Implementation:Datajuicer Data juicer ExtractEntityRelationMapper
| Knowledge Sources | |
|---|---|
| Domains | NLP, Knowledge Graph, Entity Extraction |
| Last Updated | 2026-02-14 16:00 GMT |
Overview
Extracts entities and their relationships from text to build knowledge graph structures, using an API-based language model with a structured prompt template adapted from the LightRAG project.
Description
ExtractEntityRelationMapper is a core knowledge graph construction operator that transforms unstructured text into structured entity-relation triples.

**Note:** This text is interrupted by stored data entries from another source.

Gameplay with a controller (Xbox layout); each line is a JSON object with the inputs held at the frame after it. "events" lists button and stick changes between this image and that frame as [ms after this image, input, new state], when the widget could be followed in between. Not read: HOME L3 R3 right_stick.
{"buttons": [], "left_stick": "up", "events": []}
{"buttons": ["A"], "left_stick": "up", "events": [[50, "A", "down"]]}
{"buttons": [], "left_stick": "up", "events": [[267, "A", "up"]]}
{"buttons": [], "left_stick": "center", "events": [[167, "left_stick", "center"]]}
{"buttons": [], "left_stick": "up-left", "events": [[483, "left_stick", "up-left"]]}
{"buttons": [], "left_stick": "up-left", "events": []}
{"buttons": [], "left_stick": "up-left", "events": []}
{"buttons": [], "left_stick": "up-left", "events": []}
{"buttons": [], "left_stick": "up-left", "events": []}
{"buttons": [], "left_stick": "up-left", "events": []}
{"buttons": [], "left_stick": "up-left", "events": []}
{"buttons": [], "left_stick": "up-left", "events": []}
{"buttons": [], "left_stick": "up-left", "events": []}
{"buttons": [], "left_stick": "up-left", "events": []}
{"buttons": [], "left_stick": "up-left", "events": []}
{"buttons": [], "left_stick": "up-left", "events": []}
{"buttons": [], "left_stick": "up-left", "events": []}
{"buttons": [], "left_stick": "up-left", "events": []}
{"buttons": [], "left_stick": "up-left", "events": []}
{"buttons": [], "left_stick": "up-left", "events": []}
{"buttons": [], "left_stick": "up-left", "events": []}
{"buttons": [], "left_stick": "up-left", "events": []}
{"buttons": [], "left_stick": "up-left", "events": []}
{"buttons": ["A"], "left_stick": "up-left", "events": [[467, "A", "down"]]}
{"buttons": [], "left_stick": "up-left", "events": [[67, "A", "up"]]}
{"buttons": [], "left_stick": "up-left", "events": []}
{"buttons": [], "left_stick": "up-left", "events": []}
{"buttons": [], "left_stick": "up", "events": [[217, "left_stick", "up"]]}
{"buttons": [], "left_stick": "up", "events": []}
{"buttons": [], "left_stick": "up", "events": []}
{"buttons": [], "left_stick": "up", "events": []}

It uses a detailed prompt template (adapted from LightRAG) that guides an API model through a structured extraction process:
- Entity Identification -- Identifies entities with configurable types (default: organization, person, geo, event) and extracts their names, types, and descriptions
- Relationship Extraction -- Identifies related entity pairs with relationship descriptions, keywords, and numeric strength scores
- Gleaning -- Supports multiple extraction rounds (configurable via max_gleaning) to ensure comprehensive extraction, with an if-loop prompt to determine when to stop
- Structured Parsing -- Uses configurable delimiters (tuple, record, completion) and regex patterns to parse the structured output
The prompt template includes detailed instructions with multi-language examples (English and Chinese). Output entities and relations are cached in the sample's metadata under configurable keys (default: entity and relation).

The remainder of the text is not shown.